Entries from a dataset:
=====

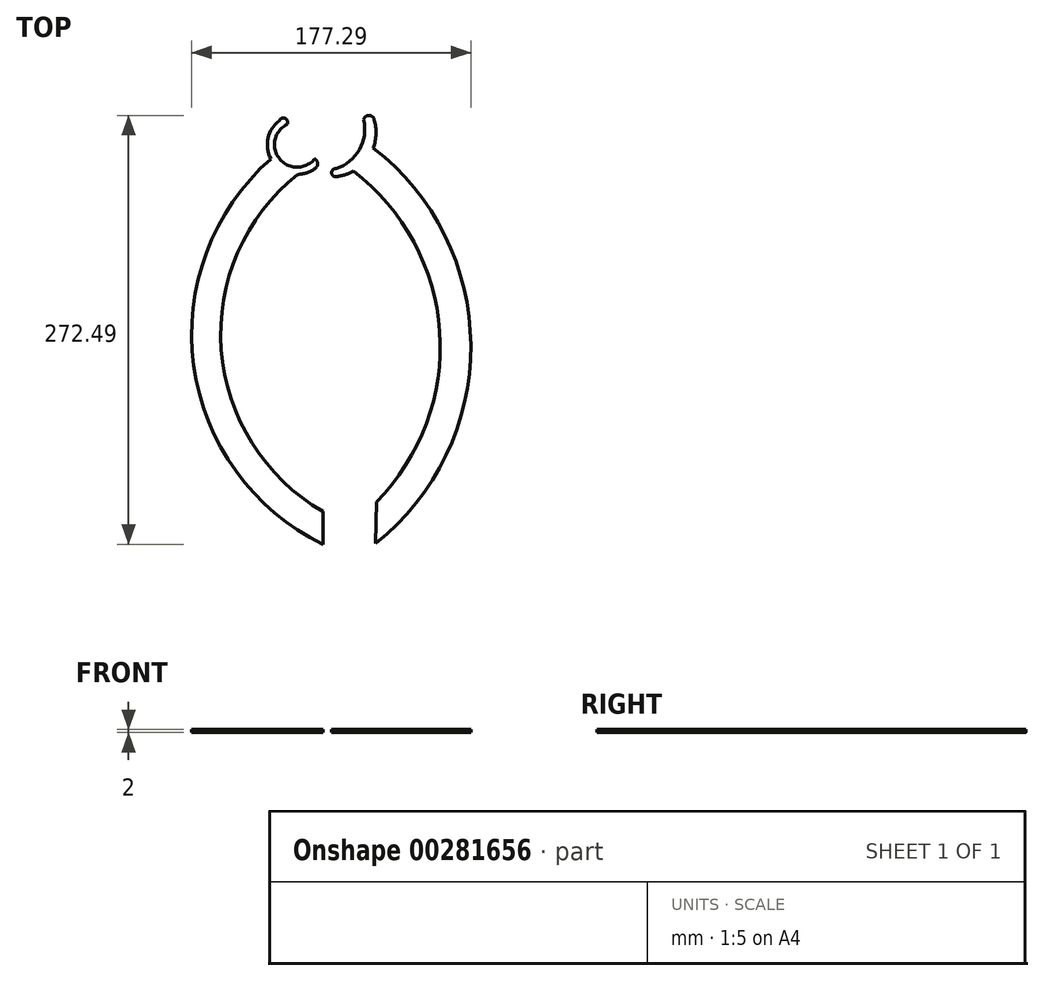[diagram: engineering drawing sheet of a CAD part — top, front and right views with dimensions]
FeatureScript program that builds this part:
annotation { "Feature Type Name" : "Feature", "Feature Type Description" : "" }
export const myFeature = defineFeature(function(context is Context, id is Id, definition is map)
    precondition{}
    {
        {
            var Q0;
            Q0=qCreatedBy(makeId("Top.planeOp"),FACE);
            var sketch = newSketch(context, id + "F0", { "sketchPlane" : qUnion([Q0])});
            skArc(sketch, "E0", {"start": v(-17.14, -25.1) * mm, "mid": v(-99.22, 88.49) * mm, "end": v(-50.21, 219.78) * mm});
            skArc(sketch, "E1", {"start": v(-17.14, -4.23) * mm, "mid": v(-81.93, 101.47) * mm, "end": v(-28.7, 213.43) * mm});
            skArc(sketch, "E2", {"start": v(16.38, -24.55) * mm, "mid": v(76.7, 103.46) * mm, "end": v(11.62, 229.12) * mm});
            skArc(sketch, "E3", {"start": v(16.75, 1.8) * mm, "mid": v(56.89, 111.53) * mm, "end": v(0, 213.58) * mm});
            skLineSegment(sketch, "E4", {"start": v(16.75, 1.8) * mm, "end": v(16.38, -24.55) * mm});
            skLineSegment(sketch, "E5", {"start": v(-17.14, -4.23) * mm, "end": v(-17.14, -25.1) * mm});
            skLineSegment(sketch, "E6", {"start": v(-28.48, 213.58) * mm, "end": v(-28.7, 213.43) * mm});
            skPoint(sketch, "E7.endSnap0", {"position": v(8.65, 220.34) * mm});
            skArc(sketch, "E8", {"start": v(-8.25, 208.51) * mm, "mid": v(11.9, 221.09) * mm, "end": v(15.41, 244.57) * mm});
            skArc(sketch, "E9", {"start": v(-8.8, 213.58) * mm, "mid": v(6, 225.65) * mm, "end": v(8.65, 244.57) * mm});
            skArc(sketch, "E10", {"start": v(15.41, 244.57) * mm, "mid": v(12.03, 247.38) * mm, "end": v(8.65, 244.57) * mm});
            skArc(sketch, "E11", {"start": v(-8.8, 213.58) * mm, "mid": v(-11.63, 210.7) * mm, "end": v(-8.25, 208.51) * mm});
            skLineSegment(sketch, "E12", {"start": v(-50.21, 219.78) * mm, "end": v(-50.21, 219.78) * mm});
            skArc(sketch, "E13", {"start": v(-44.86, 244) * mm, "mid": v(-48.79, 217.54) * mm, "end": v(-22.33, 213.58) * mm});
            skArc(sketch, "E14", {"start": v(-39.8, 241.75) * mm, "mid": v(-44.84, 219.9) * mm, "end": v(-22.41, 219.78) * mm});
            skArc(sketch, "E15", {"start": v(-39.8, 241.75) * mm, "mid": v(-41.18, 245.47) * mm, "end": v(-44.86, 244) * mm});
            skArc(sketch, "E16", {"start": v(-22.33, 213.58) * mm, "mid": v(-20.53, 216.7) * mm, "end": v(-22.41, 219.78) * mm});
            skSolve(sketch);
        }
        {
            var Q0;
            Q0 = qSketchRegion(id + "F0", true);
            extrude(context, id + "F1", {"entities" : qUnion([Q0]), "depth" : 2 * mm, "offsetDistance" : 25 * mm});
        }
    });
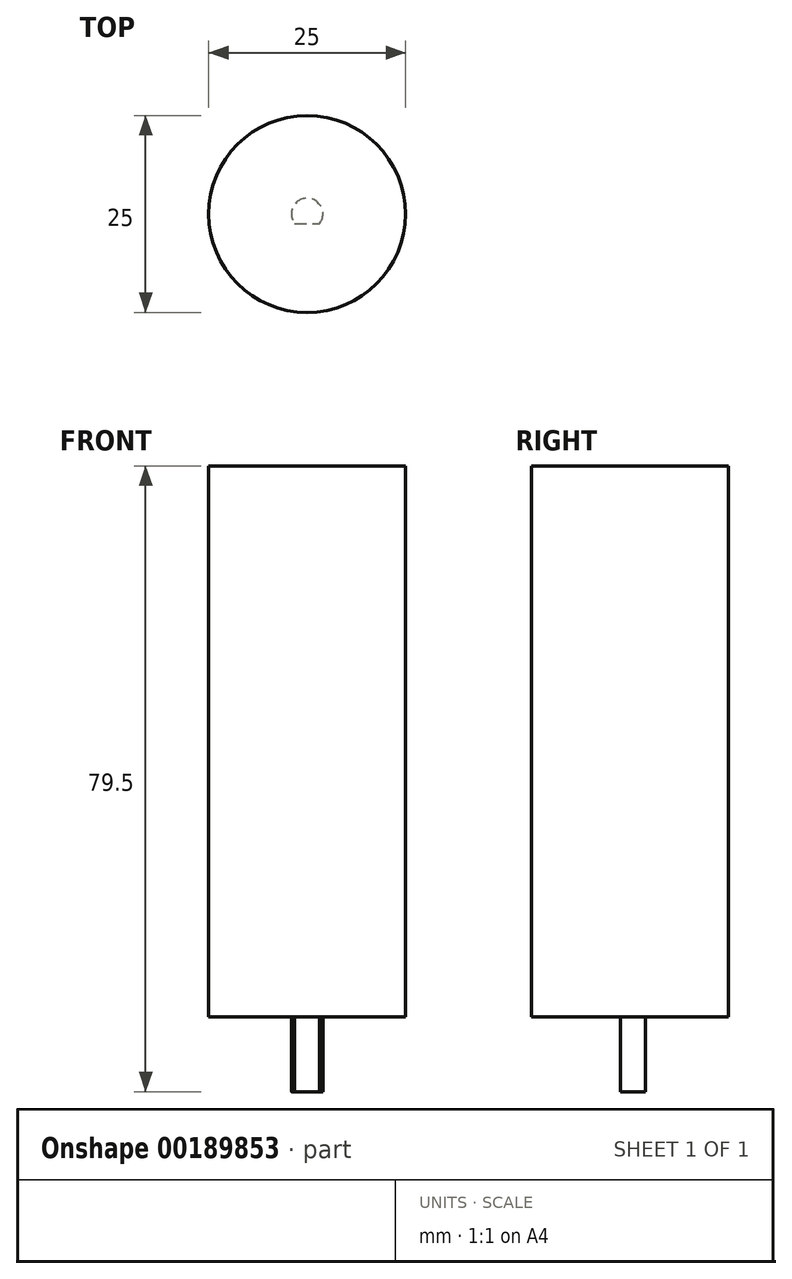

=====

Instructions to follow:
Print all of the lines above character for character, omitting the pictures.

Task response:
[diagram: engineering drawing sheet of a CAD part — top, front and right views with dimensions]
FeatureScript program that builds this part:
annotation { "Feature Type Name" : "Feature", "Feature Type Description" : "" }
export const myFeature = defineFeature(function(context is Context, id is Id, definition is map)
    precondition{}
    {
        {
            var Q0;
            Q0=qCreatedBy(makeId("Top.planeOp"),FACE);
            var sketch = newSketch(context, id + "F0", { "sketchPlane" : qUnion([Q0])});
            skArc(sketch, "E0", {"start": v(-17.14, -25.1) * mm, "mid": v(-99.22, 88.49) * mm, "end": v(-50.21, 219.78) * mm});
            skArc(sketch, "E1", {"start": v(-17.14, -4.23) * mm, "mid": v(-81.93, 101.47) * mm, "end": v(-28.7, 213.43) * mm});
            skArc(sketch, "E2", {"start": v(16.38, -24.55) * mm, "mid": v(76.7, 103.46) * mm, "end": v(11.62, 229.12) * mm});
            skArc(sketch, "E3", {"start": v(16.75, 1.8) * mm, "mid": v(56.89, 111.53) * mm, "end": v(0, 213.58) * mm});
            skLineSegment(sketch, "E4", {"start": v(16.75, 1.8) * mm, "end": v(16.38, -24.55) * mm});
            skLineSegment(sketch, "E5", {"start": v(-17.14, -4.23) * mm, "end": v(-17.14, -25.1) * mm});
            skLineSegment(sketch, "E6", {"start": v(-28.48, 213.58) * mm, "end": v(-28.7, 213.43) * mm});
            skPoint(sketch, "E7.endSnap0", {"position": v(8.65, 220.34) * mm});
            skArc(sketch, "E8", {"start": v(-8.25, 208.51) * mm, "mid": v(11.9, 221.09) * mm, "end": v(15.41, 244.57) * mm});
            skArc(sketch, "E9", {"start": v(-8.8, 213.58) * mm, "mid": v(6, 225.65) * mm, "end": v(8.65, 244.57) * mm});
            skArc(sketch, "E10", {"start": v(15.41, 244.57) * mm, "mid": v(12.03, 247.38) * mm, "end": v(8.65, 244.57) * mm});
            skArc(sketch, "E11", {"start": v(-8.8, 213.58) * mm, "mid": v(-11.63, 210.7) * mm, "end": v(-8.25, 208.51) * mm});
            skLineSegment(sketch, "E12", {"start": v(-50.21, 219.78) * mm, "end": v(-50.21, 219.78) * mm});
            skArc(sketch, "E13", {"start": v(-44.86, 244) * mm, "mid": v(-48.79, 217.54) * mm, "end": v(-22.33, 213.58) * mm});
            skArc(sketch, "E14", {"start": v(-39.8, 241.75) * mm, "mid": v(-44.84, 219.9) * mm, "end": v(-22.41, 219.78) * mm});
            skArc(sketch, "E15", {"start": v(-39.8, 241.75) * mm, "mid": v(-41.18, 245.47) * mm, "end": v(-44.86, 244) * mm});
            skArc(sketch, "E16", {"start": v(-22.33, 213.58) * mm, "mid": v(-20.53, 216.7) * mm, "end": v(-22.41, 219.78) * mm});
            skSolve(sketch);
        }
        {
            var Q0;
            Q0 = qSketchRegion(id + "F0", true);
            extrude(context, id + "F1", {"entities" : qUnion([Q0]), "depth" : 2 * mm, "offsetDistance" : 25 * mm});
        }
    });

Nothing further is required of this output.